In the Dynamite Explosion at Oliver’s Mills – Two Girls Hurt—Narrow Escapes
With a roar that could be heard for miles, the nitroglycerine building of the dynamite department of the Oliver Powder Mills at Laurel Run, on the Wilkes-Barre Mountain, exploded yesterday afternoon at 1:25 o’clock, killing one man and injuring two girls. So great was the concussion that windows and doors in all parts of Wilkes-Barre rattled and the report was heard in Pittston and Nanticoke.The cause of the accident is a mystery, the only man who could give any information in regard to it having been killed.James Douglass, Sr., together with his son, James Jr., were employed in the building. Mr. Douglass, Sr., had charge of the manufacture of nitroglycerine and his son served as his assistant. Just before the explosion, the elder man told his son to go and eat his dinner and left the building and went to the boiler house nearby and was eating at the time the explosion occurred.

He was knocked from the bench on which he was seated and the machinery in the building was badly wrenched and twisted. He hastened outside after recovering from the shock and discovered that the building he had just left and in which his father was working, was entirely destroyed.Another building just back of the boiler house was occupied by two girls who were seated in front of a window, filling cartridges. The concussion blew in the window behind which they were seated and the flying glass injured them to some extent.The sound of the explosion and the cries of the girls brought the other employees to the scene and the girls were quickly taken from the ruins of the building and hastened to the office, where their wounds were dressed.
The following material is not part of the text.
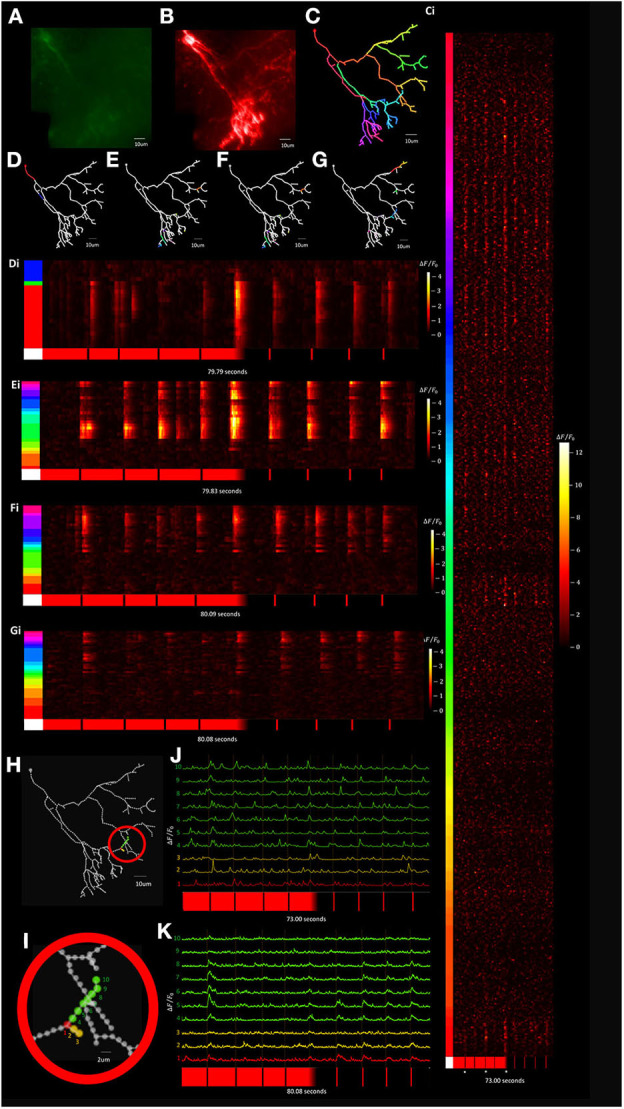
Visually evoked tectal neural activity can be recorded across the complete dendritic arbor and soma using random access TPLSM. (A,B) A standard deviation projection image in the green (A) and red channels (B) of a Xenopus tectal neuron expressing jGCaMP7s and mCyRFP created from a F3DS stack of images is shown. (C) The user-drawn POIs tracing out the structure of the neuron. A total of 609 POIs are drawn located at 2 μm distances from their nearest neighbor. (Ci) ΔF/F0 output from the resulting F3DS of the 609 POIs, collected at 3 Hz over a 73 second interval. Responses can be seen for four 50 ms “OFF” stimuli, a “transition shift” stimulus and four 50 ms “ON” stimuli at spaced at pseudorandom time points. White asterisks indicate evoked somatic events. (D–G) The user-drawn POIs tracing out the structure of the neuron with the colored POIs sampled using a series of planar RS
(Di-Gi) collected between 204 and 246 Hz with a similar experimental protocol as used previously (C-Ci). (H–I) A series of POIs that were recorded in both a 3 Hz F3DS scan and 232 Hz planar RS. (J) The traces for the POIs recorded at 3 Hz over 73.00 s. (K) The traces for the POIs recorded at 232 Hz over 80.08 s.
An attempt was made to telephone to this city for medical aid, but the force of the explosion or some other cause had put the telephone wires out of commission and the doctors could not be notified for some time. In the meantime, their wounds were dressed as well as possible and they were taken to their homes.

The two girls injured were Misses Nellie Leslie and Irene Labar, both of Laurel Run. Miss Labar’s injuries are the most serious. She received a severe cut on the arm and one on the side of the head. These bled profusely and the loss of the blood, together with the shock to her system, so weakened her that her condition was considered serious for some time, but she will probably recover.

After the girls had been taken care of, the employees made a search for the body of Mr. Douglass. The search was continued until late in the afternoon but not a vestige of his body could be found. A small portion of the trousers which he had worn, were found some distance away in the woods, but outside of this nothing was found and it is supposed that his body was blown to atoms.

A driver by the name of Bellas was loading a wagon from another building, which is situated about 300 feet from the nitroglycerine building. The force of the explosion picked him up bodily and threw him over the backs of his team of horses a considerable distance down the hillside. With the exception of a few scratches, he received no injuries.Several horses which were near were rendered totally deaf by the concussion, but it is expected that they will recover their hearing.

A large hole was created? under the building where the explosion occurred. All the buildings are situated in the woods and another peculiar fact was that within a radius of around 100 yards of the building, the trees are stripped clean of their foliage. The ground is covered to the depth of an inch or more in the immediate vicinity of the wrecked building with the leaves and splinters from the building. There is not a piece of the building left as large as a baseball bat.

The exact amount of dynamite in the building could not be learned, but one of the men estimated it about 1500 pounds. The building was about 20x50 feet and was built in three sections, the lower section being the part where the explosion occurred and where Mr. Douglass was standing. Several of the nearby buildings were badly damaged.A large water tank was erected this summer near the wrecked building. It had a high stone wall for a foundation and upon this was set timers to a height of six feet and the tank stood upon these timbers. When the explosion occurred, these timbers were knocked from beneath the bank and it was dropped to the stone foundation, where it still sits. It does not seem to be damaged to any great extent and is still about half full of water.